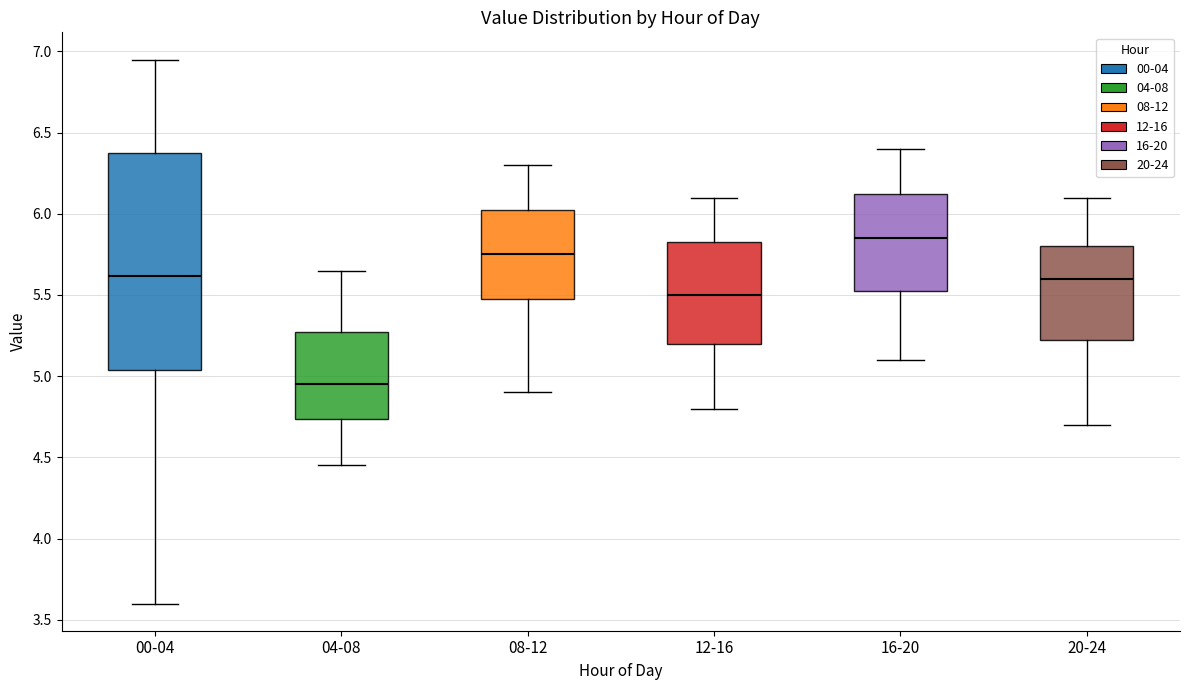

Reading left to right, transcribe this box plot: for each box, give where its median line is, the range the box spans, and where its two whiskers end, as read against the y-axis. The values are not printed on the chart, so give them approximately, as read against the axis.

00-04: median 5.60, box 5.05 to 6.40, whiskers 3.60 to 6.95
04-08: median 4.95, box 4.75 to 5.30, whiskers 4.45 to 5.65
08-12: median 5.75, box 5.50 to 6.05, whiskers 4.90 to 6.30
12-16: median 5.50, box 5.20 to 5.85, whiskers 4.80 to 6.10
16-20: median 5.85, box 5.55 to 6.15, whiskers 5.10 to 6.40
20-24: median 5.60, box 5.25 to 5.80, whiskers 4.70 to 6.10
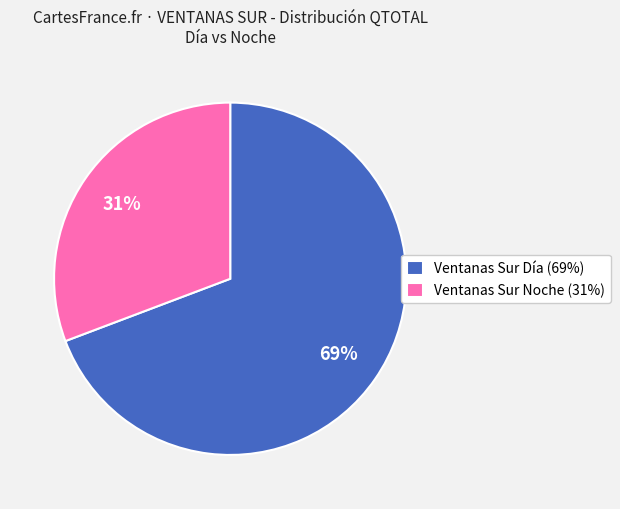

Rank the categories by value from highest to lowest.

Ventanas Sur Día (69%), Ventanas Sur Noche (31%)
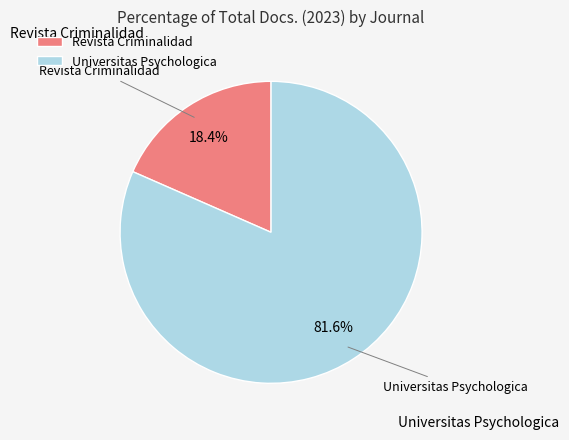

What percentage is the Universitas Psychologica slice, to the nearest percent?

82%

--

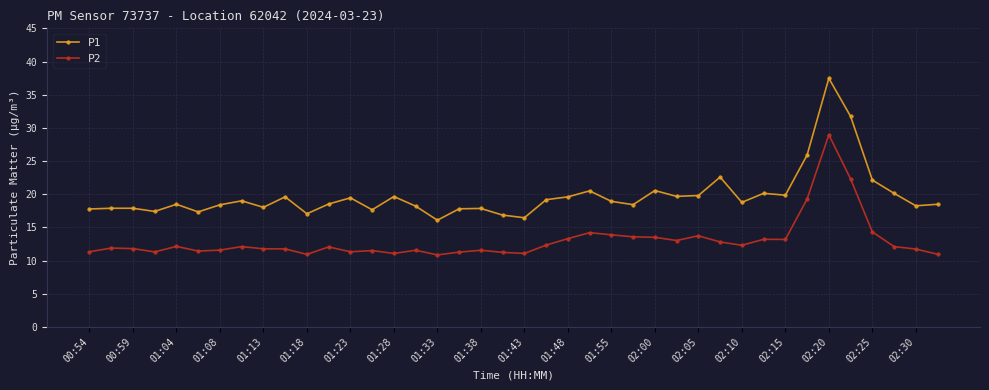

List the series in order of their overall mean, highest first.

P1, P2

▶ **WORK REQUEST**
Copy out the records word for word, from the line containing "00-04: median 5.60, box" down to the line containing "What percentage is", both lines included. Omit the picture lines.

▶ **RESULT OF THE EXERCISE**
00-04: median 5.60, box 5.05 to 6.40, whiskers 3.60 to 6.95
04-08: median 4.95, box 4.75 to 5.30, whiskers 4.45 to 5.65
08-12: median 5.75, box 5.50 to 6.05, whiskers 4.90 to 6.30
12-16: median 5.50, box 5.20 to 5.85, whiskers 4.80 to 6.10
16-20: median 5.85, box 5.55 to 6.15, whiskers 5.10 to 6.40
20-24: median 5.60, box 5.25 to 5.80, whiskers 4.70 to 6.10

Rank the categories by value from highest to lowest.

Ventanas Sur Día (69%), Ventanas Sur Noche (31%)

What percentage is the Universitas Psychologica slice, to the nearest percent?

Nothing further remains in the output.